GA. Code 44-14-160 Recordations (Georgia Code (2013 Edition))


Within 90 days of a foreclosure sale, all deeds under power shall be recorded by the holder of a deed to secure debt or a mortgage with the clerk of the superior court of the county or counties in which the foreclosed property is located. The clerk shall write in the margin of the page where the deed to secure debt or mortgage foreclosed upon is recorded the word "foreclosed" and the deed book and page number on which is recorded the deed under power conveying the real property; provided, however, that, in counties where the clerk keeps the records affecting real estate on microfilm, the notation provided for in this Code section shall be made in the same manner in the index or other place where the clerk records transfers and cancellations of deeds to secure debt.

HISTORY: Ga. L. 1975, p. 422, § 1; Ga. L. 2009, p. 614, § 1/SB 141.

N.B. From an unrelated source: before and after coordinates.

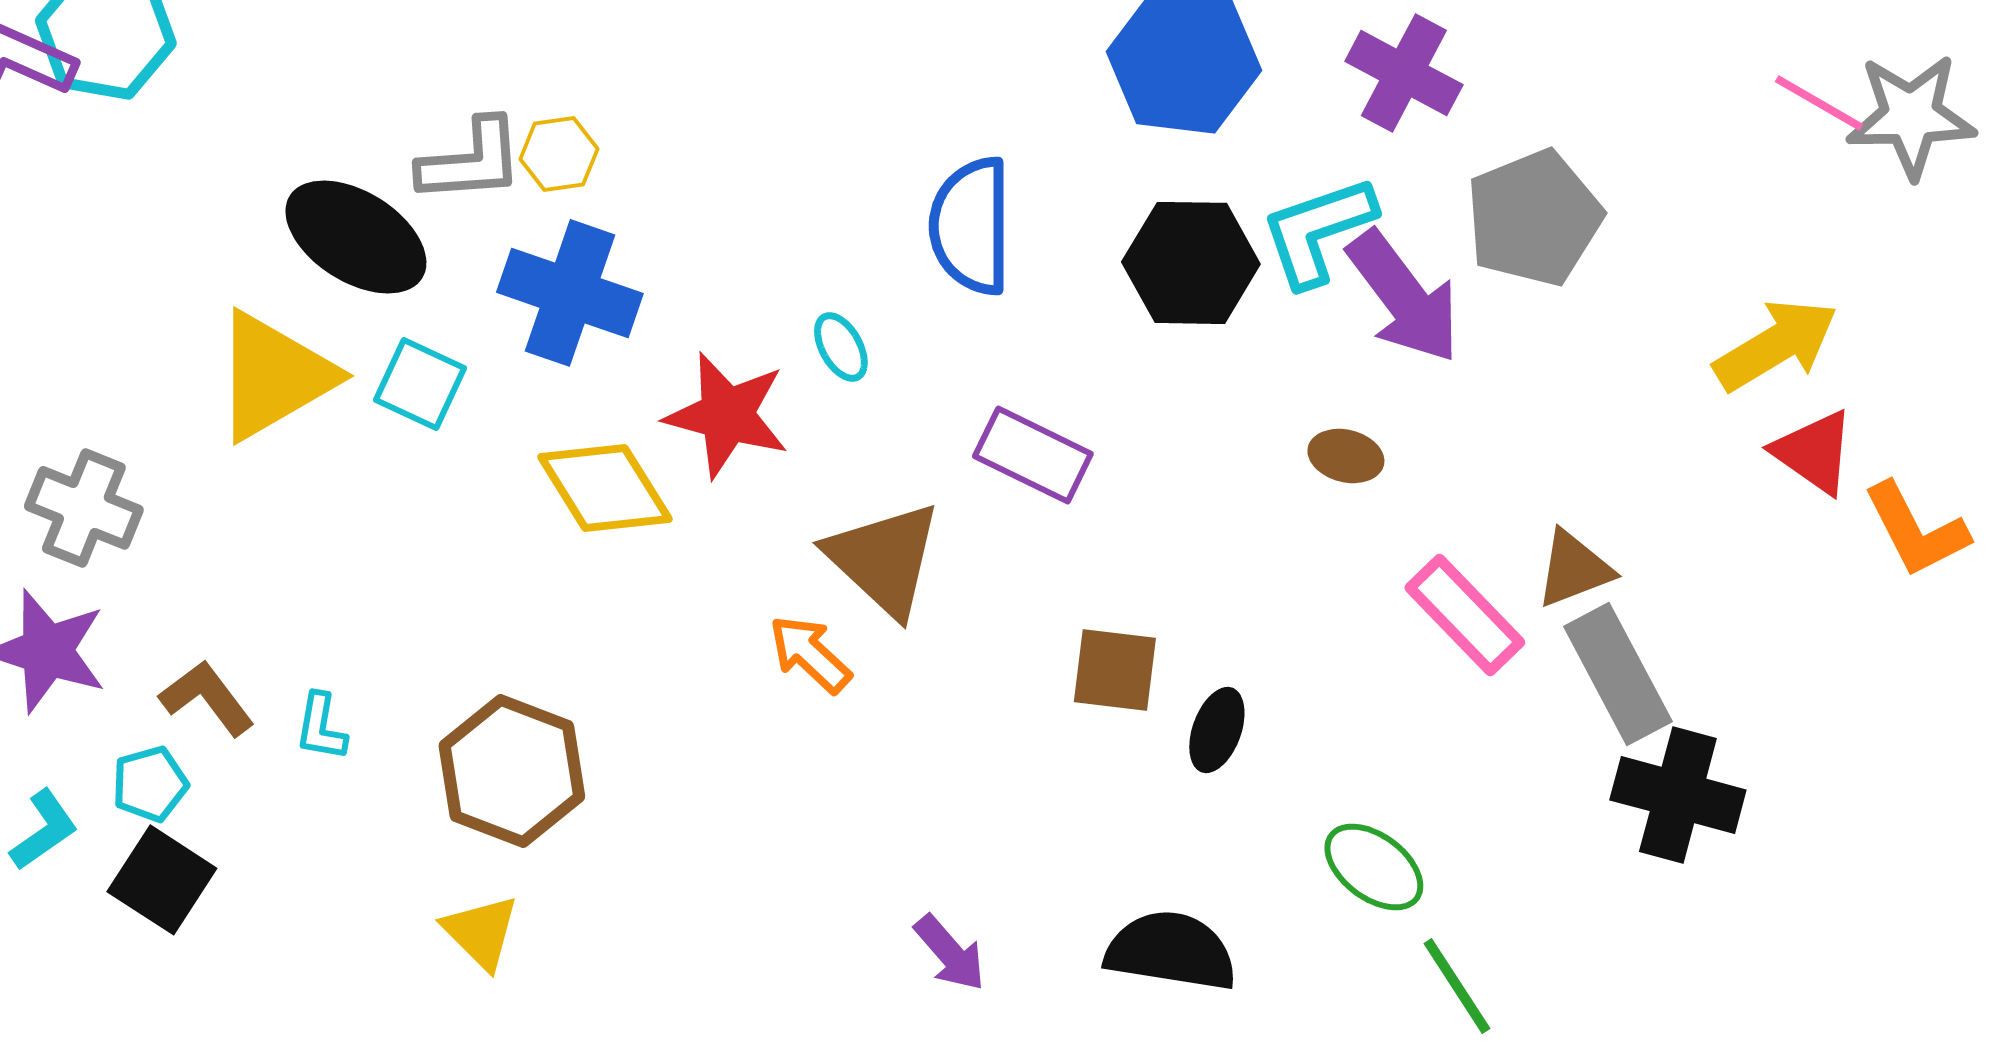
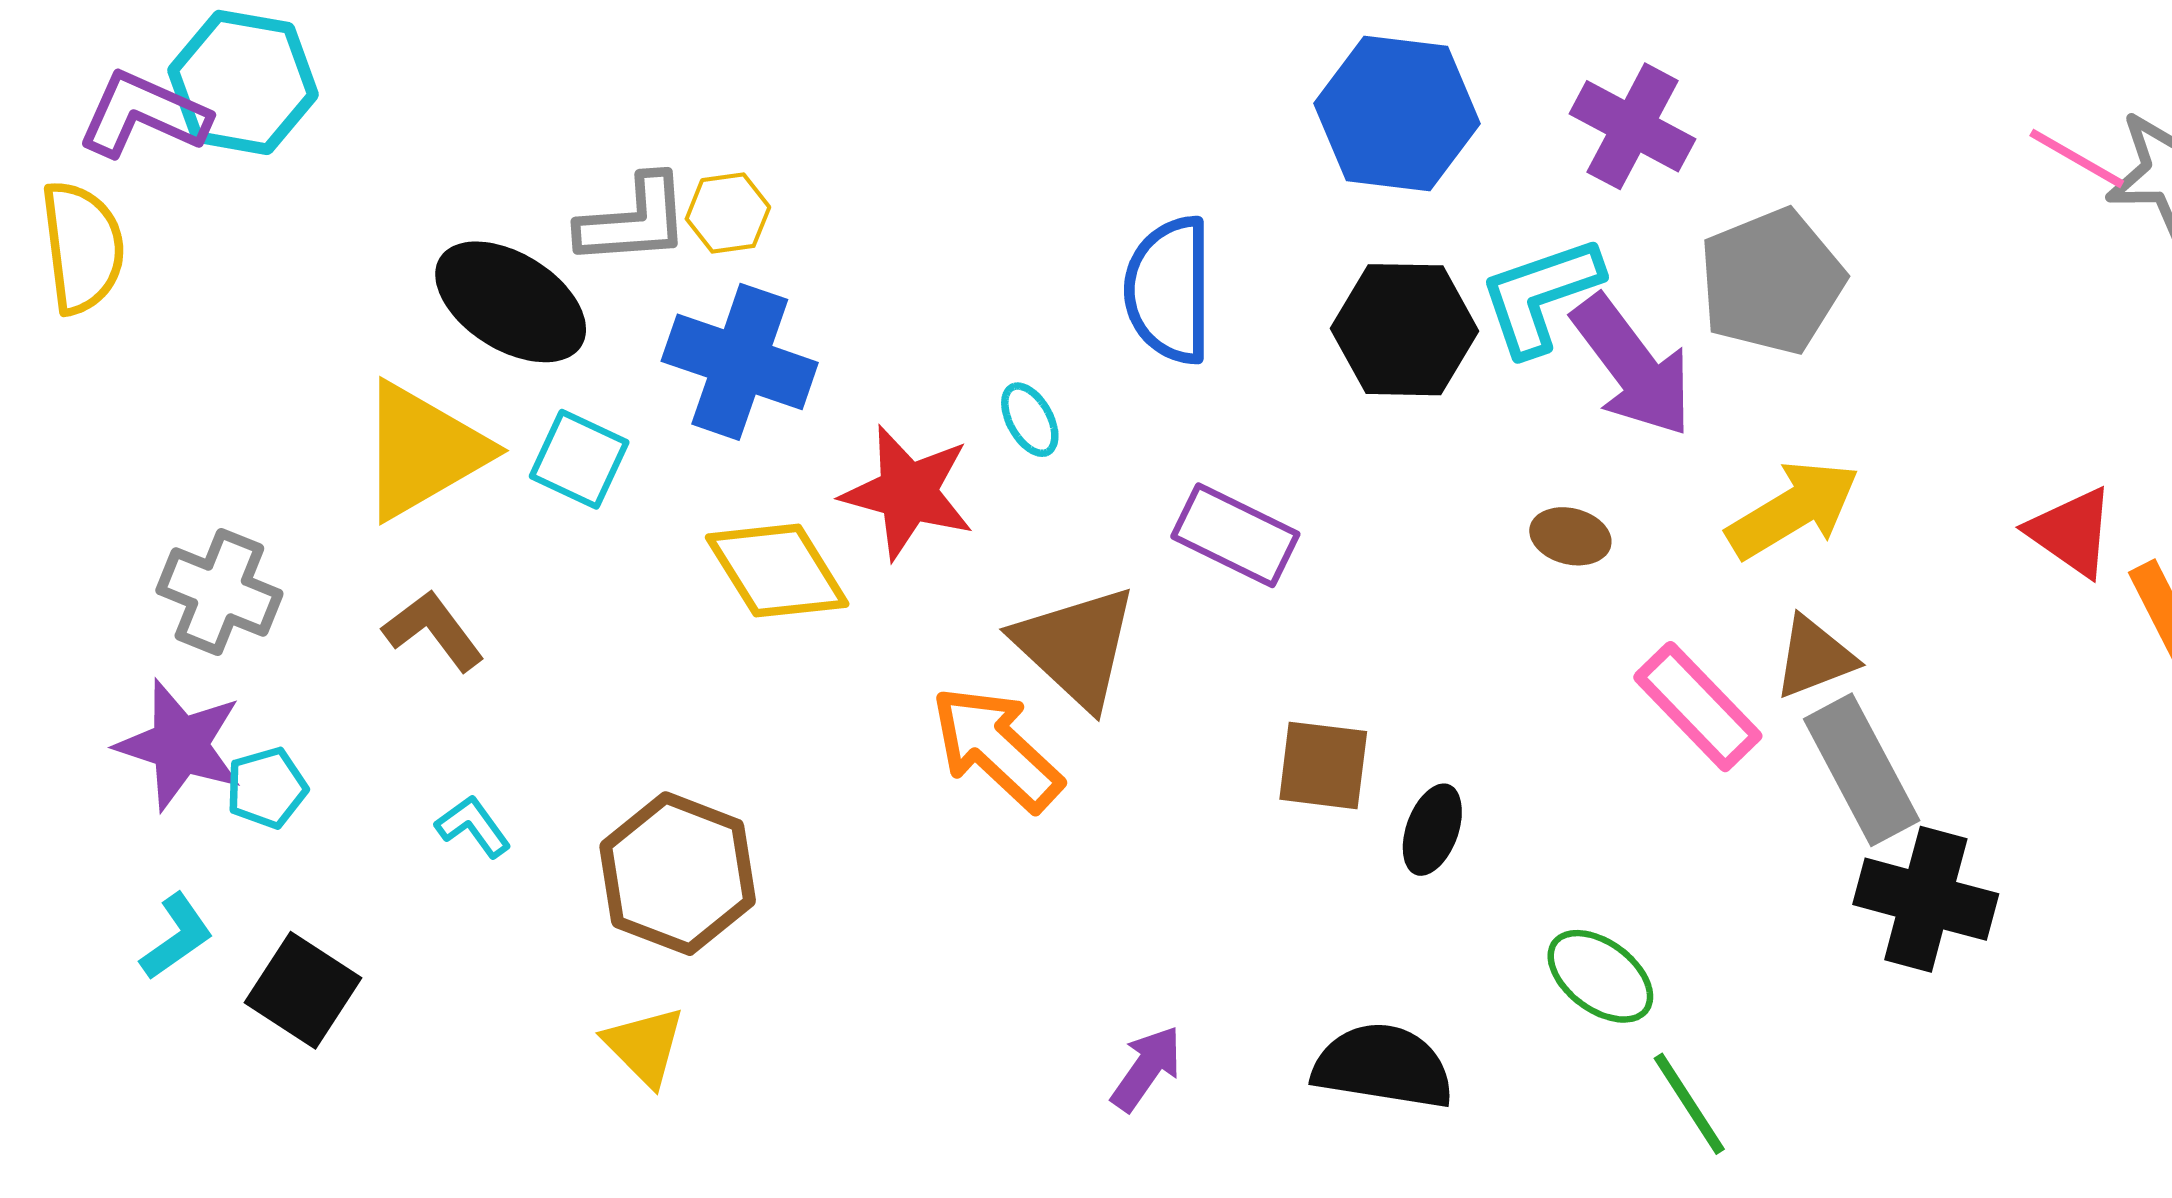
yellow arrow: (1776, 345) -> (1793, 510), moved
orange arrow: (810, 654) -> (997, 748), size x1.5
brown L-shape: (207, 698) -> (434, 631), moved
cyan L-shape: (321, 727) -> (473, 826), turned 134
cyan pentagon: (150, 784) -> (267, 788), moved
purple arrow: (950, 953) -> (1147, 1068), turned -104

GA. Code 9-13-172.1 "Eligible sale" defined; effect of rescision /sic/; damages (Georgia Code (2013 Edition))


(a) As used in this Code section, "eligible sale" means a judicial or nonjudicial sale that was conducted in the usual manner of a sheriff's sale and that was rescinded by the seller within 30 days after the sale but before the deed or deed under power has been delivered to the purchaser.

(b) Upon recision of an eligible sale, the seller shall return to the purchaser, within five days of the recision, all bid funds paid by the purchaser.

(c) Where the eligible sale was rescinded due to an automatic stay pursuant to the filing of bankruptcy by a person with an interest in the property, the damages that may be awarded to the purchaser in any civil action shall be limited to the amount of the bid funds tendered at the sale.

(d) Where the eligible sale was rescinded due to:

(1) The statutory requirements for the sale not being fulfilled;

(2) The default leading to the sale being cured prior to the sale; or

(3) The plaintiff in execution and the defendant in execution having agreed prior to the sale to cancel the sale based upon an enforceable promise by the defendant to cure the default, the damages that may be awarded to the purchaser in any civil action shall be limited solely to the amount of the bid funds tendered at the sale plus interest on the funds at the rate of 18 percent annually, calculated daily. Notwithstanding any other provision of law, specific performance shall not be a remedy available under this Code section.

HISTORY: Code 1981, § 9-13-172.1, enacted by Ga. L. 2003, p. 413, § 1.